Last month, Maya Srikrishnan reported that Border Patrol placed a Cuban woman who was fleeing kidnappers back in removal proceedings, even though her case had been terminated by an immigration judge. It was like the judge’s order didn’t exist.
This week, Buzzfeed also spotlighted a secretive federal program along the Texas border that slashes the time asylum-seekers have to prepare their immigration cases in an attempt to speed up a decision while in U.S. custody. One immigration analyst called it “another brick in the virtual wall” that’s intended to keep migrants out.
California to SANDAG: Good Job!
The San Diego Association of Governments is considering a proposal that will allocate nearly 172,000 new homes across the county in upcoming years. Cities with more jobs and transit stops are getting a higher proportion this time around to encourage more density and shorter commutes.
The leaders of some smaller cities are not happy with the new methodology for divvying up houses, but the state thinks it’s great. KPBS reports that the California Department of Housing and Community Development sent a letter to SANDAG this week praising SANDAG’s housing plan, which also includes an “equity adjustment” requiring wealthier communities to set aside more space for low-income units.

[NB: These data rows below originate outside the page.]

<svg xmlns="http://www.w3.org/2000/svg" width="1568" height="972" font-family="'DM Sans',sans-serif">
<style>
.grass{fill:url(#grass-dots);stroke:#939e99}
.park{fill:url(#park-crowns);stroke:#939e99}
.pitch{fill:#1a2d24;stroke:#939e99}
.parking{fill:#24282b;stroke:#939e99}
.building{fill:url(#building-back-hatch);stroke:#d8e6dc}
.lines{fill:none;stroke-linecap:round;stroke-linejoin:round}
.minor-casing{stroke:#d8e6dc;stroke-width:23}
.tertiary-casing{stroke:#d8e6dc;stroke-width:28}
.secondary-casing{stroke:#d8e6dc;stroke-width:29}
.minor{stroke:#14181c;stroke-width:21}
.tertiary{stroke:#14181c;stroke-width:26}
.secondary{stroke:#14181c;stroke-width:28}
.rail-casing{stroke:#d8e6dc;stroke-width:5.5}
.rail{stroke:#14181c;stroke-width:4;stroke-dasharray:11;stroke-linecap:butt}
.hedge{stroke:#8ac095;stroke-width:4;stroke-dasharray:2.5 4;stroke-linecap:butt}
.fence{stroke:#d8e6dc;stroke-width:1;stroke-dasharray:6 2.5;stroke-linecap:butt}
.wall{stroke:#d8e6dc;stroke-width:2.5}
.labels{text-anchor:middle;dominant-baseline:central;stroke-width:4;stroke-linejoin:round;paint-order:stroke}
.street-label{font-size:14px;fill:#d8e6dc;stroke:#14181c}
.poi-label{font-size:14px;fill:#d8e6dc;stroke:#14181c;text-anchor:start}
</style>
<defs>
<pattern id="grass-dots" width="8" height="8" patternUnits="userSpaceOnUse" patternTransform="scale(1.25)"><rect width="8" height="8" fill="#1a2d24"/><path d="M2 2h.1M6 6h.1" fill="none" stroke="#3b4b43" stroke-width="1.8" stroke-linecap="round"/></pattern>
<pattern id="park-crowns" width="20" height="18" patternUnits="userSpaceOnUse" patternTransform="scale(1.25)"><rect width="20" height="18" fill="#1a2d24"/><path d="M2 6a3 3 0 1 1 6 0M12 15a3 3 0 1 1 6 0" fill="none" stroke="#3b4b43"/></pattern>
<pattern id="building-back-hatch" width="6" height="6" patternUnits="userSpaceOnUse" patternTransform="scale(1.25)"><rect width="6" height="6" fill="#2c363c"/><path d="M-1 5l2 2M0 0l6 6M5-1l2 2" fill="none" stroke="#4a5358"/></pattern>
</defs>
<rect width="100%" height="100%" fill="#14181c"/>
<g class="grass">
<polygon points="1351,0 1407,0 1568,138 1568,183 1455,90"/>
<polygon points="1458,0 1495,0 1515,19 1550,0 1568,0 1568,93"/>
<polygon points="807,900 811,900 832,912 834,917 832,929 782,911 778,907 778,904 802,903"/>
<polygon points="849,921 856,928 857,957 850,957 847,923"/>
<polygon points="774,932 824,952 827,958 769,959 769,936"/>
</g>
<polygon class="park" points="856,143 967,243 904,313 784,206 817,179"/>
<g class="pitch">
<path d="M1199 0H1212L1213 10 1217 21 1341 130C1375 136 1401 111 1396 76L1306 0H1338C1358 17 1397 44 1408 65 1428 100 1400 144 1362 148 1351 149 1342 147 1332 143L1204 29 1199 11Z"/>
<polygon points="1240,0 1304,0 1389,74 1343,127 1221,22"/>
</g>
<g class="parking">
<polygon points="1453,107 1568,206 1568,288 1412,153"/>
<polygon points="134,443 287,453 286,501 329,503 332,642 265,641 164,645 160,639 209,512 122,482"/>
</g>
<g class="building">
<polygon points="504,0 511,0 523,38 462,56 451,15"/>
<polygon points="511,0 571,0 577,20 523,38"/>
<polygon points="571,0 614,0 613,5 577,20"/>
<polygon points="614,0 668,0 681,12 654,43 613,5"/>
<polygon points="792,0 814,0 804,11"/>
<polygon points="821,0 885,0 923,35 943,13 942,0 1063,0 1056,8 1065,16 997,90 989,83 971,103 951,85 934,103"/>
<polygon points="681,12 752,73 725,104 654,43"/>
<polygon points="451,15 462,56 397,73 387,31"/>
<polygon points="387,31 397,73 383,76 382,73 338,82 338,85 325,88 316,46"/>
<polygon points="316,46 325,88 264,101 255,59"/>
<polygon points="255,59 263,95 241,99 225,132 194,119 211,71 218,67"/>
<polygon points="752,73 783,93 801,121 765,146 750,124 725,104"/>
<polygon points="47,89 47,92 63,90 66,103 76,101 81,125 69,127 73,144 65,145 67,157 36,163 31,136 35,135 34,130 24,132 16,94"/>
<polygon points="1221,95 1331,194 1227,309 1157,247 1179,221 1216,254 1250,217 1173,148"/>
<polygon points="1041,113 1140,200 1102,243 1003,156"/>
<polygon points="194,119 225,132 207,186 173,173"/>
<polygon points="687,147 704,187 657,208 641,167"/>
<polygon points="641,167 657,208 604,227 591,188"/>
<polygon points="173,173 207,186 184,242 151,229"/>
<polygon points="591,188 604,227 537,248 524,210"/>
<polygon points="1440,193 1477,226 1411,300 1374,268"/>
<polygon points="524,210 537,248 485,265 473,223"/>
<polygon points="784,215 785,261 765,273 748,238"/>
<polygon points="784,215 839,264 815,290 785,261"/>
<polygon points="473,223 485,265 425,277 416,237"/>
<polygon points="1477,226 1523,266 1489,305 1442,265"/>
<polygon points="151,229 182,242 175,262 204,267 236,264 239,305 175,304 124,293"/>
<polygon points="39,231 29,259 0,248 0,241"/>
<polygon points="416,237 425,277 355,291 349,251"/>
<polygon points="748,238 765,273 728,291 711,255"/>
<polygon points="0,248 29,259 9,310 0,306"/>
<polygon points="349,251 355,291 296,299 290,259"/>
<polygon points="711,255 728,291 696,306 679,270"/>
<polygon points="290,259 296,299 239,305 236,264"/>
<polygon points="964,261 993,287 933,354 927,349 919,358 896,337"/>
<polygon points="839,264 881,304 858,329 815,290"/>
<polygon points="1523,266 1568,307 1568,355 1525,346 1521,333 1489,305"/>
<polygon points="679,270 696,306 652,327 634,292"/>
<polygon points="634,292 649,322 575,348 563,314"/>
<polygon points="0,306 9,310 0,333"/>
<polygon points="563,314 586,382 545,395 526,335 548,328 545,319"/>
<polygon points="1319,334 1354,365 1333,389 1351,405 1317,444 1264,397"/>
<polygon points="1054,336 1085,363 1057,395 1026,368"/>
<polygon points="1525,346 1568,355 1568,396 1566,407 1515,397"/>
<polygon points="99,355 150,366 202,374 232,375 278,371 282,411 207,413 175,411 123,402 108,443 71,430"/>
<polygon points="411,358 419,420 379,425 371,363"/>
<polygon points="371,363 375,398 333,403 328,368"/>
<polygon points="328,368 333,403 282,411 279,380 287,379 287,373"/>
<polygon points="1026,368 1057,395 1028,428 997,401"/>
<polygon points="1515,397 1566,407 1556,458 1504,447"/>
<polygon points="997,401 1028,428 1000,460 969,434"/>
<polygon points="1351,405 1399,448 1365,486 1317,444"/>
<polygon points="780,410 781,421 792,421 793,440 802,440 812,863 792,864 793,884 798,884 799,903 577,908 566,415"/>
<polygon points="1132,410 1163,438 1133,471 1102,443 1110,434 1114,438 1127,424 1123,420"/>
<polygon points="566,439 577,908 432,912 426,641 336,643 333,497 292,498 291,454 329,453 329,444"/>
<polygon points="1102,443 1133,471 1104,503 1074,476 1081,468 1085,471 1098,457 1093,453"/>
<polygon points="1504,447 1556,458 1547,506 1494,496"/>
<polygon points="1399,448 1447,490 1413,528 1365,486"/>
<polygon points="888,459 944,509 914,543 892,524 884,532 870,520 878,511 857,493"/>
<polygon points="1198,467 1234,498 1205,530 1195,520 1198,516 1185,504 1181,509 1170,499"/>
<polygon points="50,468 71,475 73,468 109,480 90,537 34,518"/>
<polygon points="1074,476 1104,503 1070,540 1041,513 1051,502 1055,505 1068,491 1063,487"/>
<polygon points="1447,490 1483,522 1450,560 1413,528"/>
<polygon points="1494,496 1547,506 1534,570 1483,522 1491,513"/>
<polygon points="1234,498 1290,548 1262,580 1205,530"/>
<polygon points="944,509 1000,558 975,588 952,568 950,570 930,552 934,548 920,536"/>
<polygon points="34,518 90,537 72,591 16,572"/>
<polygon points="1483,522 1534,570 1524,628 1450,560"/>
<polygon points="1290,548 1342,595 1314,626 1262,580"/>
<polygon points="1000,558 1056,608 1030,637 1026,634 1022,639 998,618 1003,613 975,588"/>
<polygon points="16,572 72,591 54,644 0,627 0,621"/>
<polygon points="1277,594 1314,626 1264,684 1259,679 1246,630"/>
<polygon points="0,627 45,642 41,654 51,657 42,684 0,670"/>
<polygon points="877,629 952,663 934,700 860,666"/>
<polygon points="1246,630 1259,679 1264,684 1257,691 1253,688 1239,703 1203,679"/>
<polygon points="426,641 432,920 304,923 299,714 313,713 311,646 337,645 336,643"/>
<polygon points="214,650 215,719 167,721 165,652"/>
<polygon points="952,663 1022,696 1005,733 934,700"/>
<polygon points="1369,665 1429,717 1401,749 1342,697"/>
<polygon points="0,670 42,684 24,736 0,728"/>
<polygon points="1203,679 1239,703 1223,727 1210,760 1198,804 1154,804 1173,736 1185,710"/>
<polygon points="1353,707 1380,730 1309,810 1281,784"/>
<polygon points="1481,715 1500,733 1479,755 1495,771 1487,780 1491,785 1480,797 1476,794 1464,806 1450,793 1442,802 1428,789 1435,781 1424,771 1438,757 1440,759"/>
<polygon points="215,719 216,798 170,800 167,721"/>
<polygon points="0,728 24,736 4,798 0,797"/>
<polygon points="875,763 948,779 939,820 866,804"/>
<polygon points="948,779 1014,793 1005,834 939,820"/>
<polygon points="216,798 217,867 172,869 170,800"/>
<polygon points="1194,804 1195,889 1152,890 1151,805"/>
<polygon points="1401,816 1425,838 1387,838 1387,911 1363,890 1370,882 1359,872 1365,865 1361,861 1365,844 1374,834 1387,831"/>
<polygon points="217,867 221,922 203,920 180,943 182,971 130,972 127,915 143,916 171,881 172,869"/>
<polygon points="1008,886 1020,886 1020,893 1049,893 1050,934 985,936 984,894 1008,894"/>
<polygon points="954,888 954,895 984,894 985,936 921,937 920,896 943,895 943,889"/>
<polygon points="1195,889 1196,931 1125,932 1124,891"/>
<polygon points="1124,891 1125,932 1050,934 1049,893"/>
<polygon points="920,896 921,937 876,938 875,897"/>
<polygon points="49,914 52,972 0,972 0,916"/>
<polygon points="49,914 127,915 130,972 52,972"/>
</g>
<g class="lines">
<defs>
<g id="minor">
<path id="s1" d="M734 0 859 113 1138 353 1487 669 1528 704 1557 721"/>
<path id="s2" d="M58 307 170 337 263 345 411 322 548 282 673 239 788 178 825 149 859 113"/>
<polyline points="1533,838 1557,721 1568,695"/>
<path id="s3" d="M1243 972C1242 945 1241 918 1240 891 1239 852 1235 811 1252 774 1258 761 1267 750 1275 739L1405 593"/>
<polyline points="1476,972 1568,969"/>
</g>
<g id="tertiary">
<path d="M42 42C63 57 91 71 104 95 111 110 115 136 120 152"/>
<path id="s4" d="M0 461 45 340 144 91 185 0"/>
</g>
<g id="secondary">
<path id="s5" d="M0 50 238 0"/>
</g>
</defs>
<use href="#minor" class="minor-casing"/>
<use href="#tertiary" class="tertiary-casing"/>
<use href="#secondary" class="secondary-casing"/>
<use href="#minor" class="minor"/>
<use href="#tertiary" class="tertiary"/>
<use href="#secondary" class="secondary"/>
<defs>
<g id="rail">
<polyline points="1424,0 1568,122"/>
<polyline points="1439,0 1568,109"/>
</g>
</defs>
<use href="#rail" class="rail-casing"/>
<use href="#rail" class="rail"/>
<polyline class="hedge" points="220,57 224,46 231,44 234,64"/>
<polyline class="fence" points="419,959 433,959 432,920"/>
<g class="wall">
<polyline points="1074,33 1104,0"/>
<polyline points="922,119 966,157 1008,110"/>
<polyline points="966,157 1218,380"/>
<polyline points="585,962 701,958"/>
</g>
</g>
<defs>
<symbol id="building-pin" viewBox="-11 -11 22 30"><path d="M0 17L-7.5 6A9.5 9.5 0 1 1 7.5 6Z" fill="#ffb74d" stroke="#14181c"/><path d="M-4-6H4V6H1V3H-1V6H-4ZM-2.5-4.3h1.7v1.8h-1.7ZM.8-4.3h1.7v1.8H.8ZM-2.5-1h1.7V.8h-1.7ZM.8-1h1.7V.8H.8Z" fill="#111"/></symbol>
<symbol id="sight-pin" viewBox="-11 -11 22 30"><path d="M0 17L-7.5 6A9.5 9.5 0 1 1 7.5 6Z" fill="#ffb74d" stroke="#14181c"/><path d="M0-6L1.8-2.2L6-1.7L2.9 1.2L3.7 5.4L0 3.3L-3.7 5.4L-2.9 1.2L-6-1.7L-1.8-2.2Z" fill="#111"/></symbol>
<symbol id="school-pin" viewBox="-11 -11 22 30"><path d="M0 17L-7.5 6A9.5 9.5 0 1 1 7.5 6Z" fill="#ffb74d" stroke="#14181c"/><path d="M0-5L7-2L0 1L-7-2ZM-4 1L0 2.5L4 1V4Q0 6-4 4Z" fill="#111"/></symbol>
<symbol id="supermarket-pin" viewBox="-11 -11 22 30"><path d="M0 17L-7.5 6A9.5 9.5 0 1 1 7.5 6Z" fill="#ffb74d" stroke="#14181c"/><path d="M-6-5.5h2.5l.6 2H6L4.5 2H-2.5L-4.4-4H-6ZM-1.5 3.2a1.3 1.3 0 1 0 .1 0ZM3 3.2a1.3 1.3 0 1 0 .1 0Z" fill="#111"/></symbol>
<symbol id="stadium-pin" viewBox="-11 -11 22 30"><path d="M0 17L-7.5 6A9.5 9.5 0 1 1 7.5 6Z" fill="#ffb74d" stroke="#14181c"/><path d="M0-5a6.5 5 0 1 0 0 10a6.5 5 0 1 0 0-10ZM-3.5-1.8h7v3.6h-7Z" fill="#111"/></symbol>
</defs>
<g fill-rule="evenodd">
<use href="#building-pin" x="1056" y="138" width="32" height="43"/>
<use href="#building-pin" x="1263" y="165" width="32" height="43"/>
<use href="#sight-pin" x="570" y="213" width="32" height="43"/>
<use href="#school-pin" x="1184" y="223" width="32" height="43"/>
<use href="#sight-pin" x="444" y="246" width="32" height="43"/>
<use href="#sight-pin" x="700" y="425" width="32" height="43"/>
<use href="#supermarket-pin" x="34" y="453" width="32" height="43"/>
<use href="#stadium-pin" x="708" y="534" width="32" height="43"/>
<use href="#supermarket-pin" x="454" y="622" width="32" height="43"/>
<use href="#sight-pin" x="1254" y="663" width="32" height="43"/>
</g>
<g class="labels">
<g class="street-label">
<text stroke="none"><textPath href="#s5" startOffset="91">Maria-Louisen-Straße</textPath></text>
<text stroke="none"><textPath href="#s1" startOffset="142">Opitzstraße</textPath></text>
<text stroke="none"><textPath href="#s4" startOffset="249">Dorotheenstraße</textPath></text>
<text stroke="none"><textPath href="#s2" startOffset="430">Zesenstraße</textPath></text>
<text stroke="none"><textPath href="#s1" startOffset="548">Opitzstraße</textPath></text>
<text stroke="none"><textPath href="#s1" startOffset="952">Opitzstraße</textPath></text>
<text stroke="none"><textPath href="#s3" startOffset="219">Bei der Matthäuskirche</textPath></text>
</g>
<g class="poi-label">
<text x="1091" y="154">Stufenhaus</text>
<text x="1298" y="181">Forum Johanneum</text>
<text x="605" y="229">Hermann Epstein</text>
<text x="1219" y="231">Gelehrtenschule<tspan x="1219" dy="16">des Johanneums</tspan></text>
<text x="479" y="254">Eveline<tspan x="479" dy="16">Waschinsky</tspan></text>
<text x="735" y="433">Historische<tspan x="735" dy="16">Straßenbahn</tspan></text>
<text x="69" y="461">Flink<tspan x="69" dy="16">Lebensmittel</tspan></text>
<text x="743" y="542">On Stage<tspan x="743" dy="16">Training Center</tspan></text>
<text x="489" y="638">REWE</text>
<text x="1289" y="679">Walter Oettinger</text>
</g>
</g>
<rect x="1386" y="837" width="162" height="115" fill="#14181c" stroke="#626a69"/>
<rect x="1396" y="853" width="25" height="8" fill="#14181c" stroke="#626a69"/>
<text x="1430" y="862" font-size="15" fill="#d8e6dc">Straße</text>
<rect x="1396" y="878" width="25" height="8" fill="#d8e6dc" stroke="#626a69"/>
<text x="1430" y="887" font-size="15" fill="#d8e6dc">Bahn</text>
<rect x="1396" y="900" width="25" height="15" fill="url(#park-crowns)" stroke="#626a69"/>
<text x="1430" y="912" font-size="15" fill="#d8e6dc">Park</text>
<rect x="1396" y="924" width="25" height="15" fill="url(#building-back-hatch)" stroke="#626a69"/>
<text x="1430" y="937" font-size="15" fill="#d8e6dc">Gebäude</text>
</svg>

Interactions with state housing regulators in neighboring counties have been more combative. Our pal Liam Dillon at the Los Angeles Times tweeted highlights from the Southern California Association of Governments discussion Thursday. Some coastal officials argued that more of the homes should go inland, where there’s more vacant land, to provide less disturbance to existing development.
In Other News
- We uploaded two videos from two big Politifest discussions. Please enjoy the San Diego mayoral debate and this one about California’s housing shortage. And if you like videos about the housing shortage, well, we’ve got the San Diego Explained video for you.

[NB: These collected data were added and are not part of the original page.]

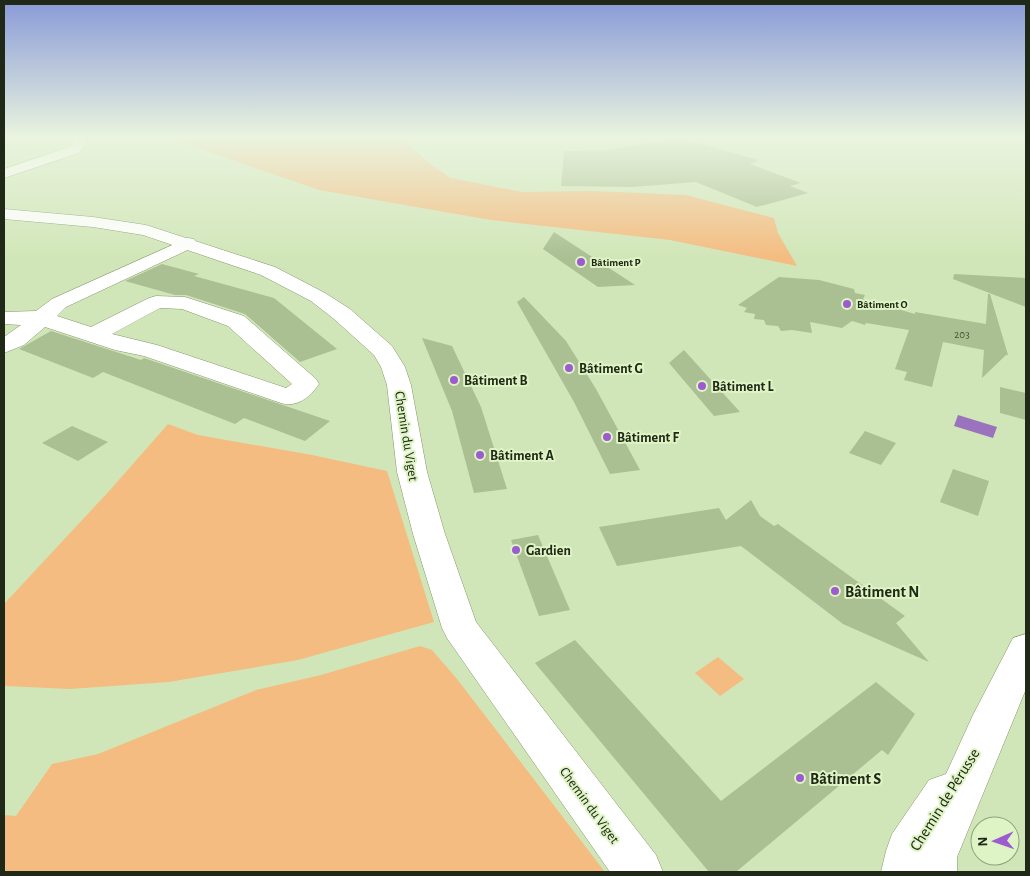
<svg xmlns="http://www.w3.org/2000/svg" width="1030" height="876" font-family="'Alegreya Sans',sans-serif">
  <style>
    .green { fill: #f4bc80 }
    .water { fill: #9a72bd }
    .building { fill: #aabf92 }
    .lines { fill: none; stroke-linecap: round; stroke-linejoin: round }
    .minor-casing { stroke: #84976c; stroke-width: 1 }
    .tertiary-casing { stroke: #84976c; stroke-width: 1 }
    .minor { fill: #fff; fill-rule: evenodd }
    .tertiary { fill: #fff; fill-rule: evenodd }
    .poi-dot { fill: #9d5bd0; stroke: #def4c5; stroke-width: 2 }
    .labels { text-anchor: middle; stroke-width: 4; stroke-linejoin: round; paint-order: stroke }
    .far-poi-label { font-size: 11px; font-weight: bold; fill: #202817; stroke: #def4c5; text-anchor: start }
    .number-label { font-size: 11px; fill: #424e36 }
    .poi-label { font-size: 14px; font-weight: bold; fill: #202817; stroke: #def4c5; text-anchor: start }
    .street-label { font-size: 14px; fill: #202817; stroke: #def4c5 }
    .near-poi-label { font-size: 16px; font-weight: bold; fill: #202817; stroke: #def4c5; text-anchor: start }
    .near-street-label { font-size: 16px; fill: #202817; stroke: #def4c5 }
  </style>
  <rect width="100%" height="100%" fill="#d1e6b8"/>
  <g class="green">
    <polygon points="166,137 401,137 430,164 451,178 522,192 592,191 686,195 774,218 778,233 797,266 670,240 491,220 319,190"/>
    <polygon points="168,424 198,435 312,455 387,471 434,622 298,660 169,682 70,689 4,686 4,604 110,490"/>
    <polygon points="420,646 432,650 457,679 605,872 4,872 4,815 16,816 52,764 98,754 256,690 321,675"/>
    <polygon points="718,657 744,679 720,696 695,673"/>
  </g>
  <polygon class="water" points="958,415 997,427 993,438 954,426"/>
  <g class="building">
    <polygon points="678,137 759,160 750,164 801,183 790,186 808,193 757,207 696,182 632,187 561,186 564,151 610,150"/>
    <polygon points="554,232 635,285 598,287 543,249"/>
    <polygon points="162,264 199,274 194,276 274,298 337,349 300,362 245,314 186,295 175,295 125,281"/>
    <polygon points="954,274 1026,278 1026,307 953,279"/>
    <polygon points="779,277 819,280 854,289 855,293 865,295 863,299 915,314 915,312 986,324 988,294 990,294 1008,355 1006,355 982,378 984,350 943,342 932,387 904,380 907,372 895,369 909,330 866,323 865,325 852,321 842,328 810,322 812,333 792,330 781,331 778,326 766,325 764,320 754,319 755,314 744,312 747,308 738,305"/>
    <polygon points="524,297 566,341 596,389 640,470 610,474 574,402 517,302"/>
    <polygon points="51,331 141,360 144,358 330,421 305,441 244,418 235,424 103,372 93,378 19,349"/>
    <polygon points="422,338 452,346 481,407 507,489 474,493 452,411"/>
    <polygon points="684,350 740,412 714,416 669,363"/>
    <polygon points="1000,387 1026,393 1026,420 1000,413"/>
    <polygon points="72,426 108,442 78,461 42,443"/>
    <polygon points="865,431 896,443 881,465 849,453"/>
    <polygon points="953,469 989,481 978,516 940,502"/>
    <polygon points="751,500 760,516 774,526 778,524 905,616 896,623 929,662 843,624 741,546 617,566 599,527 719,508 726,520"/>
    <polygon points="538,535 570,610 539,616 511,540"/>
    <polygon points="575,640 721,801 876,682 915,714 888,755 882,750 736,872 709,872 535,663"/>
  </g>
  <g class="lines">
    <defs>
      <g id="minor">
        <polygon points="72,137 85,137 87,143 79,153 4,178 4,169 69,147 73,143"/>
        <path d="M188 238 194 239 197 243 194 247 66 307 57 316 91 327 149 298 156 296 185 297 244 316 316 379 319 384C310 397 297 408 281 403L144 356 115 350 45 327 24 345 4 353V337L21 325 4 324V312L36 311 52 299ZM160 308 182 309 228 326 292 384 286 388 157 345 112 334Z"/>
        <polygon points="1026,634 1026,689 957,857 957,872 881,872 886,851 892,834 929,780 946,774 973,715 1013,638"/>
      </g>
      <polygon id="tertiary" points="4,209 93,217 146,225 275,267 325,293 350,309 392,346 405,367 411,385 427,472 445,534 476,622 656,855 663,872 610,872 447,638 442,628 413,534 397,472 387,385 381,367 374,355 334,319 311,301 261,275 143,235 93,227 4,219"/>
    </defs>
    <use href="#minor" class="minor-casing"/>
    <use href="#tertiary" class="tertiary-casing"/>
    <use href="#minor" class="minor"/>
    <use href="#tertiary" class="tertiary"/>
  </g>
  <linearGradient id="sky" x2="0" y2="1"><stop stop-color="#899ad7"/><stop offset="0.53" stop-color="#eaf4df"/><stop offset="1" stop-color="#eaf4df" stop-opacity="0"/></linearGradient>
  <rect width="1030" height="259" fill="url(#sky)"/>
  <g class="poi-dot">
    <circle cx="581" cy="262" r="5"/>
    <circle cx="847" cy="304" r="5"/>
    <circle cx="569" cy="368" r="5"/>
    <circle cx="454" cy="380" r="5"/>
    <circle cx="702" cy="386" r="5"/>
    <circle cx="607" cy="437" r="5"/>
    <circle cx="480" cy="455" r="5"/>
    <circle cx="516" cy="550" r="5"/>
    <circle cx="835" cy="591" r="5"/>
    <circle cx="800" cy="778" r="5"/>
  </g>
  <g class="labels">
    <g class="far-poi-label">
      <text x="591" y="266">Bâtiment P</text>
      <text x="857" y="308">Bâtiment O</text>
    </g>
    <g class="number-label">
      <text x="962" y="338">203</text>
    </g>
    <g class="poi-label">
      <text x="579" y="373">Bâtiment G</text>
      <text x="464" y="385">Bâtiment B</text>
      <text x="712" y="391">Bâtiment L</text>
      <text x="617" y="442">Bâtiment F</text>
      <text x="490" y="460">Bâtiment A</text>
      <text x="526" y="555">Gardien</text>
    </g>
    <g class="street-label">
      <text transform="translate(407 436) rotate(81)" y="5">Chemin du Viget</text>
      <text transform="translate(590 805) rotate(54)" y="5">Chemin du Viget</text>
    </g>
    <g class="near-poi-label">
      <text x="845" y="597">Bâtiment N</text>
      <text x="810" y="784">Bâtiment S</text>
    </g>
    <g class="near-street-label">
      <text transform="translate(944 799) rotate(-58)" y="6">Chemin de Pérusse</text>
    </g>
  </g>
  <rect width="1030" height="876" fill="none" stroke="#202817" stroke-width="10"/>
  <g transform="translate(995 841) rotate(268)"><circle r="24" fill="#def4c5" stroke="#92a27f"/>
  <path d="M0-4L9 19L0 12L-9 19Z" fill="#9d5bd0"/>
  <text y="-8" font-size="14" font-weight="bold" text-anchor="middle" fill="#202817">N</text>
  </g>
</svg>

- A DEA investigation on reckless handling of opioid prescriptions highlighted a Walgreens in San Diego’s Midway neighborhood. The pharmacy, the Washington Post reports, had filled prescriptions issued by doctors who weren’t licensed in California and to people who were likely diverting controlled substances.
- San Diego boosted its marijuana tax revenue by stepping up collection efforts on outside suppliers. The U-T reports on the confusion and resistance among cultivators.
Correction
Tuesday’s story about the District 1 County Board of Supervisors race incorrectly identified Rafael Castellanos as chairman of the Board of Port Commissioners. He is a Port commissioner but not the chair.